## Problem to solve
Extract each line holding the word "stool" from the entries.

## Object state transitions
========================================

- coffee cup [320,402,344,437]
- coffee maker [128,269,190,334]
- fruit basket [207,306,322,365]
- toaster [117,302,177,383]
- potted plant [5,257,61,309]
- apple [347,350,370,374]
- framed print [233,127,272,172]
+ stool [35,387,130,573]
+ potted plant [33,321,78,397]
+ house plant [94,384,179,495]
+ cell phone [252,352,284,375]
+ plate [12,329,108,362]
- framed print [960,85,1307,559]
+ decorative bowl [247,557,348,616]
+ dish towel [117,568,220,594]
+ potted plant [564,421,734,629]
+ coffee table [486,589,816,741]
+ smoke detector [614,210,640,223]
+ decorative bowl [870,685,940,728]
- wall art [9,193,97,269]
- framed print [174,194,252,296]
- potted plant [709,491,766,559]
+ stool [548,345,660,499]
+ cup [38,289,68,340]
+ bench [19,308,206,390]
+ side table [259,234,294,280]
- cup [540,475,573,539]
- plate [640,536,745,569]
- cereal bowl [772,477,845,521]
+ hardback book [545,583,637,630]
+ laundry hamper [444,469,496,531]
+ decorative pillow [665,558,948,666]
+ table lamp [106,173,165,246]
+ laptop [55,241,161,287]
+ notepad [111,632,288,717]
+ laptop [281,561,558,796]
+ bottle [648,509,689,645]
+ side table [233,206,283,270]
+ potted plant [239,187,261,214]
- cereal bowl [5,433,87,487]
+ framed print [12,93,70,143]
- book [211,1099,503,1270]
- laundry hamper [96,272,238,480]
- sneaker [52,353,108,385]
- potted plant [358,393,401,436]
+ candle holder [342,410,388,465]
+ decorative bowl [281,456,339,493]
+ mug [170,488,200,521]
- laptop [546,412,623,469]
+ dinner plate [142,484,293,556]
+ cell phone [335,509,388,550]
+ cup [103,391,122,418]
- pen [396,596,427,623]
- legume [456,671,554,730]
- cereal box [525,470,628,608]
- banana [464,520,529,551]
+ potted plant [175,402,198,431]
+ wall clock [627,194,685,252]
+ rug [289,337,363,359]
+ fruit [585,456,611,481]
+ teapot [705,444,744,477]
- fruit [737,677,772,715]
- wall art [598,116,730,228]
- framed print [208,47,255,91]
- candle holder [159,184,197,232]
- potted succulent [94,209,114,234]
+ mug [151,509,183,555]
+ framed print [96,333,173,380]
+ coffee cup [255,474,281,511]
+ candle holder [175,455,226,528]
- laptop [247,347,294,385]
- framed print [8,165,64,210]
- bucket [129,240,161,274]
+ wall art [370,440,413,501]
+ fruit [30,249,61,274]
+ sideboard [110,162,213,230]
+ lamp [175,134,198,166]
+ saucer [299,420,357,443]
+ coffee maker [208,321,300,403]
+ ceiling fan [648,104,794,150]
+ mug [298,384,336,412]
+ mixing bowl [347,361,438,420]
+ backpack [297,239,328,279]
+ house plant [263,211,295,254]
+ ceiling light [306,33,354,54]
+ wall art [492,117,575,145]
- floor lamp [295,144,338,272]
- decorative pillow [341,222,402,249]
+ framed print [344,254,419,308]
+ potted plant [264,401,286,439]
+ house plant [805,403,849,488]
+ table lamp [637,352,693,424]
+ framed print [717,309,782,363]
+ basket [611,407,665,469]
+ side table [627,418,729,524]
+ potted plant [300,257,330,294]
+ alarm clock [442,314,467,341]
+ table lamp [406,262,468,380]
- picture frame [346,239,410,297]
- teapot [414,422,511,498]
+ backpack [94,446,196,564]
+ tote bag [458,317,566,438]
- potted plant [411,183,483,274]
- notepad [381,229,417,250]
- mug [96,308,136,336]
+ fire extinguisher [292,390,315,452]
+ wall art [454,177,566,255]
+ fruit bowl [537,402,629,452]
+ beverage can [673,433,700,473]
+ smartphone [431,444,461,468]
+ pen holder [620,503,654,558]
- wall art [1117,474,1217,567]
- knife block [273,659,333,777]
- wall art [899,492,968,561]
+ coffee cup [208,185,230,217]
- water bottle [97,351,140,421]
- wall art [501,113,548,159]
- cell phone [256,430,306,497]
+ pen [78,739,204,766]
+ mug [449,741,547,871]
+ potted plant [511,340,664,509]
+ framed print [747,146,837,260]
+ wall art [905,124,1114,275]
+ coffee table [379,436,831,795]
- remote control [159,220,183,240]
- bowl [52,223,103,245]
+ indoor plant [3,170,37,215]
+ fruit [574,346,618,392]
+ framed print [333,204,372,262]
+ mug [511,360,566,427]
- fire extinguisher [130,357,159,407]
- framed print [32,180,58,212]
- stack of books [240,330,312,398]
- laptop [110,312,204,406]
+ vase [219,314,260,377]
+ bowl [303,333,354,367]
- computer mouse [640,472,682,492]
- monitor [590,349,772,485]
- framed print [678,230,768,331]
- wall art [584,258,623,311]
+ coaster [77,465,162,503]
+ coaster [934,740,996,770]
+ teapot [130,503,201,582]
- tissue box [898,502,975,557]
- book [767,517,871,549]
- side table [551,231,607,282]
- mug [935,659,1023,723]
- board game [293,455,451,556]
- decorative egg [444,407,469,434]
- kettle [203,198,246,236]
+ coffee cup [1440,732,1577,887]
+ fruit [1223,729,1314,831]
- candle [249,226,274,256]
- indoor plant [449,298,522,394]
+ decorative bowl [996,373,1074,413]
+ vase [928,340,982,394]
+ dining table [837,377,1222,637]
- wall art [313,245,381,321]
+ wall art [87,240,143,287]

========================================

## Expected answer
+ stool [35,387,130,573]
+ stool [548,345,660,499]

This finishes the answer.